Task to complete:
This exercise calls for an exact copy of the listing below.

==============================

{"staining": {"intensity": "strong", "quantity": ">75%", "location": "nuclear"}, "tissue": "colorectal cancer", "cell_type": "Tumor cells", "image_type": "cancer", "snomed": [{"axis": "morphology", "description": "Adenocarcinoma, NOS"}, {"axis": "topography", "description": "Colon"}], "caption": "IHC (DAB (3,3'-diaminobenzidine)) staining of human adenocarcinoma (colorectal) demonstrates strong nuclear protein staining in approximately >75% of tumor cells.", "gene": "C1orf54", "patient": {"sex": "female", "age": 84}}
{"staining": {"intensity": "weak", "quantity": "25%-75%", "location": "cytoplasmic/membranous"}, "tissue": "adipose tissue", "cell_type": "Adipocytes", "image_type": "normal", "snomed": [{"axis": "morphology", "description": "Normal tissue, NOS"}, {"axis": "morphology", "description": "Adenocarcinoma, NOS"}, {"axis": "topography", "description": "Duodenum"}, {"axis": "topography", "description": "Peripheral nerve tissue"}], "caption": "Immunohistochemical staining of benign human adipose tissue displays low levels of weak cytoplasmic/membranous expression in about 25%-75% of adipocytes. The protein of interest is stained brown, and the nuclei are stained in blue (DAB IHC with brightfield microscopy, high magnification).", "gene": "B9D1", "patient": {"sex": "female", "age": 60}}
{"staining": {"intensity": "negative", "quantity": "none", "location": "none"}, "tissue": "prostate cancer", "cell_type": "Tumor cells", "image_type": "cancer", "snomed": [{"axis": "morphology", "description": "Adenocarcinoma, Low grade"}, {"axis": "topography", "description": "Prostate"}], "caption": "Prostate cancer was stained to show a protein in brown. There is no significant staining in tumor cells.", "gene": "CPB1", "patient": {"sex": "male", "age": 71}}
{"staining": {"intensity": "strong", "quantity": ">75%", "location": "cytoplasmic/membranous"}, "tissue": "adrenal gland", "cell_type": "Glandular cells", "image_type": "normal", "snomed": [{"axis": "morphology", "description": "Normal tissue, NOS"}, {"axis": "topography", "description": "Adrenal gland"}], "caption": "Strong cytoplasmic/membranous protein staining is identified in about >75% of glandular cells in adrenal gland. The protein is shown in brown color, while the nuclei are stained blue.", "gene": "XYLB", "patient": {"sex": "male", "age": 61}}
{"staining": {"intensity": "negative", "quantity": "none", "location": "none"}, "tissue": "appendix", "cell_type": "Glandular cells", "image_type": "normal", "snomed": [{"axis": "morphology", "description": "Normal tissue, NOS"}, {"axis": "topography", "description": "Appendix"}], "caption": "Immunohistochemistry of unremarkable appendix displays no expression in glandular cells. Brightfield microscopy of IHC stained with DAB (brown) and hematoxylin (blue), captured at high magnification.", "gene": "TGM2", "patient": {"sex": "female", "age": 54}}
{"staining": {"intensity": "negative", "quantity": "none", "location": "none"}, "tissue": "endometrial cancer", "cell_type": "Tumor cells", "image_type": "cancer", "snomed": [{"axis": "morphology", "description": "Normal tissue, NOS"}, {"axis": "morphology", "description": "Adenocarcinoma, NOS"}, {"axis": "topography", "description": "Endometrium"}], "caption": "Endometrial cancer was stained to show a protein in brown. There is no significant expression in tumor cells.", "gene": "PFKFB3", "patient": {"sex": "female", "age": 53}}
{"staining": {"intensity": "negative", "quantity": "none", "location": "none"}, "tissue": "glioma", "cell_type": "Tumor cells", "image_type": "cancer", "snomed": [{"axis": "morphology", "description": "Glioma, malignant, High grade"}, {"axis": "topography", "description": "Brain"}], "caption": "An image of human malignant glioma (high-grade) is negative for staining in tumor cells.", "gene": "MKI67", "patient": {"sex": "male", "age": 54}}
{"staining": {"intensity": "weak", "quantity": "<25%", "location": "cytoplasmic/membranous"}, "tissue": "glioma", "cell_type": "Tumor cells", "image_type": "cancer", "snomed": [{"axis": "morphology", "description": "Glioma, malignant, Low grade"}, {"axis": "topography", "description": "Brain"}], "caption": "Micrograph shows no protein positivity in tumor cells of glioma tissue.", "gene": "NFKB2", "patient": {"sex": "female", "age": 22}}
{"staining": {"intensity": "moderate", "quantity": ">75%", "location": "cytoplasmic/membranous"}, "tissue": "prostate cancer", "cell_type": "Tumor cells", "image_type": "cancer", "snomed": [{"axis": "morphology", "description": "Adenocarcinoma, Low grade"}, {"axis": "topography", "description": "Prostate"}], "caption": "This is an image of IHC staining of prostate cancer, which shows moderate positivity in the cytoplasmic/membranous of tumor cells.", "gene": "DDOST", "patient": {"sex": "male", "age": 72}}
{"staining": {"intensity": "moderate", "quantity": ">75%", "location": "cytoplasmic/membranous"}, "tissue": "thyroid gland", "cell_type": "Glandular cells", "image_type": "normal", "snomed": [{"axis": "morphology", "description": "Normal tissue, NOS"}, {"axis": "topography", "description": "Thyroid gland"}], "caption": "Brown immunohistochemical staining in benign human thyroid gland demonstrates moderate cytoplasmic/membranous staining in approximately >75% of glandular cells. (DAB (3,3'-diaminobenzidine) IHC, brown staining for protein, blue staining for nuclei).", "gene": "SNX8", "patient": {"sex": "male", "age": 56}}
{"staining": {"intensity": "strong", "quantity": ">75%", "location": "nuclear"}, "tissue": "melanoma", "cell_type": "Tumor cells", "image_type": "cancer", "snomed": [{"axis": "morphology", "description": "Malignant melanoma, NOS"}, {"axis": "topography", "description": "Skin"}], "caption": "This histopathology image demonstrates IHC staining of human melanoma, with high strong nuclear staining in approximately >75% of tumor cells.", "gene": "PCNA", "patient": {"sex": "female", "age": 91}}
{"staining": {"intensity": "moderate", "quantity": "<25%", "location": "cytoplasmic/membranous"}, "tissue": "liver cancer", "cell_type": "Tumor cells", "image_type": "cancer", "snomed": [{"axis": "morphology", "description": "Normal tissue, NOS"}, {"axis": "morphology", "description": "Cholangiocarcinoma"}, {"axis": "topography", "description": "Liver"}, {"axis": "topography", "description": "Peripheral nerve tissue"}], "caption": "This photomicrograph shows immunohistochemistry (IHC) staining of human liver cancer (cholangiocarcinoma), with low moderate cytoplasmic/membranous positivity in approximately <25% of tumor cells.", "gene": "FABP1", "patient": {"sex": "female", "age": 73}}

==============================

Task response:
{"staining": {"intensity": "strong", "quantity": ">75%", "location": "nuclear"}, "tissue": "colorectal cancer", "cell_type": "Tumor cells", "image_type": "cancer", "snomed": [{"axis": "morphology", "description": "Adenocarcinoma, NOS"}, {"axis": "topography", "description": "Colon"}], "caption": "IHC (DAB (3,3'-diaminobenzidine)) staining of human adenocarcinoma (colorectal) demonstrates strong nuclear protein staining in approximately >75% of tumor cells.", "gene": "C1orf54", "patient": {"sex": "female", "age": 84}}
{"staining": {"intensity": "weak", "quantity": "25%-75%", "location": "cytoplasmic/membranous"}, "tissue": "adipose tissue", "cell_type": "Adipocytes", "image_type": "normal", "snomed": [{"axis": "morphology", "description": "Normal tissue, NOS"}, {"axis": "morphology", "description": "Adenocarcinoma, NOS"}, {"axis": "topography", "description": "Duodenum"}, {"axis": "topography", "description": "Peripheral nerve tissue"}], "caption": "Immunohistochemical staining of benign human adipose tissue displays low levels of weak cytoplasmic/membranous expression in about 25%-75% of adipocytes. The protein of interest is stained brown, and the nuclei are stained in blue (DAB IHC with brightfield microscopy, high magnification).", "gene": "B9D1", "patient": {"sex": "female", "age": 60}}
{"staining": {"intensity": "negative", "quantity": "none", "location": "none"}, "tissue": "prostate cancer", "cell_type": "Tumor cells", "image_type": "cancer", "snomed": [{"axis": "morphology", "description": "Adenocarcinoma, Low grade"}, {"axis": "topography", "description": "Prostate"}], "caption": "Prostate cancer was stained to show a protein in brown. There is no significant staining in tumor cells.", "gene": "CPB1", "patient": {"sex": "male", "age": 71}}
{"staining": {"intensity": "strong", "quantity": ">75%", "location": "cytoplasmic/membranous"}, "tissue": "adrenal gland", "cell_type": "Glandular cells", "image_type": "normal", "snomed": [{"axis": "morphology", "description": "Normal tissue, NOS"}, {"axis": "topography", "description": "Adrenal gland"}], "caption": "Strong cytoplasmic/membranous protein staining is identified in about >75% of glandular cells in adrenal gland. The protein is shown in brown color, while the nuclei are stained blue.", "gene": "XYLB", "patient": {"sex": "male", "age": 61}}
{"staining": {"intensity": "negative", "quantity": "none", "location": "none"}, "tissue": "appendix", "cell_type": "Glandular cells", "image_type": "normal", "snomed": [{"axis": "morphology", "description": "Normal tissue, NOS"}, {"axis": "topography", "description": "Appendix"}], "caption": "Immunohistochemistry of unremarkable appendix displays no expression in glandular cells. Brightfield microscopy of IHC stained with DAB (brown) and hematoxylin (blue), captured at high magnification.", "gene": "TGM2", "patient": {"sex": "female", "age": 54}}
{"staining": {"intensity": "negative", "quantity": "none", "location": "none"}, "tissue": "endometrial cancer", "cell_type": "Tumor cells", "image_type": "cancer", "snomed": [{"axis": "morphology", "description": "Normal tissue, NOS"}, {"axis": "morphology", "description": "Adenocarcinoma, NOS"}, {"axis": "topography", "description": "Endometrium"}], "caption": "Endometrial cancer was stained to show a protein in brown. There is no significant expression in tumor cells.", "gene": "PFKFB3", "patient": {"sex": "female", "age": 53}}
{"staining": {"intensity": "negative", "quantity": "none", "location": "none"}, "tissue": "glioma", "cell_type": "Tumor cells", "image_type": "cancer", "snomed": [{"axis": "morphology", "description": "Glioma, malignant, High grade"}, {"axis": "topography", "description": "Brain"}], "caption": "An image of human malignant glioma (high-grade) is negative for staining in tumor cells.", "gene": "MKI67", "patient": {"sex": "male", "age": 54}}
{"staining": {"intensity": "weak", "quantity": "<25%", "location": "cytoplasmic/membranous"}, "tissue": "glioma", "cell_type": "Tumor cells", "image_type": "cancer", "snomed": [{"axis": "morphology", "description": "Glioma, malignant, Low grade"}, {"axis": "topography", "description": "Brain"}], "caption": "Micrograph shows no protein positivity in tumor cells of glioma tissue.", "gene": "NFKB2", "patient": {"sex": "female", "age": 22}}
{"staining": {"intensity": "moderate", "quantity": ">75%", "location": "cytoplasmic/membranous"}, "tissue": "prostate cancer", "cell_type": "Tumor cells", "image_type": "cancer", "snomed": [{"axis": "morphology", "description": "Adenocarcinoma, Low grade"}, {"axis": "topography", "description": "Prostate"}], "caption": "This is an image of IHC staining of prostate cancer, which shows moderate positivity in the cytoplasmic/membranous of tumor cells.", "gene": "DDOST", "patient": {"sex": "male", "age": 72}}
{"staining": {"intensity": "moderate", "quantity": ">75%", "location": "cytoplasmic/membranous"}, "tissue": "thyroid gland", "cell_type": "Glandular cells", "image_type": "normal", "snomed": [{"axis": "morphology", "description": "Normal tissue, NOS"}, {"axis": "topography", "description": "Thyroid gland"}], "caption": "Brown immunohistochemical staining in benign human thyroid gland demonstrates moderate cytoplasmic/membranous staining in approximately >75% of glandular cells. (DAB (3,3'-diaminobenzidine) IHC, brown staining for protein, blue staining for nuclei).", "gene": "SNX8", "patient": {"sex": "male", "age": 56}}
{"staining": {"intensity": "strong", "quantity": ">75%", "location": "nuclear"}, "tissue": "melanoma", "cell_type": "Tumor cells", "image_type": "cancer", "snomed": [{"axis": "morphology", "description": "Malignant melanoma, NOS"}, {"axis": "topography", "description": "Skin"}], "caption": "This histopathology image demonstrates IHC staining of human melanoma, with high strong nuclear staining in approximately >75% of tumor cells.", "gene": "PCNA", "patient": {"sex": "female", "age": 91}}
{"staining": {"intensity": "moderate", "quantity": "<25%", "location": "cytoplasmic/membranous"}, "tissue": "liver cancer", "cell_type": "Tumor cells", "image_type": "cancer", "snomed": [{"axis": "morphology", "description": "Normal tissue, NOS"}, {"axis": "morphology", "description": "Cholangiocarcinoma"}, {"axis": "topography", "description": "Liver"}, {"axis": "topography", "description": "Peripheral nerve tissue"}], "caption": "This photomicrograph shows immunohistochemistry (IHC) staining of human liver cancer (cholangiocarcinoma), with low moderate cytoplasmic/membranous positivity in approximately <25% of tumor cells.", "gene": "FABP1", "patient": {"sex": "female", "age": 73}}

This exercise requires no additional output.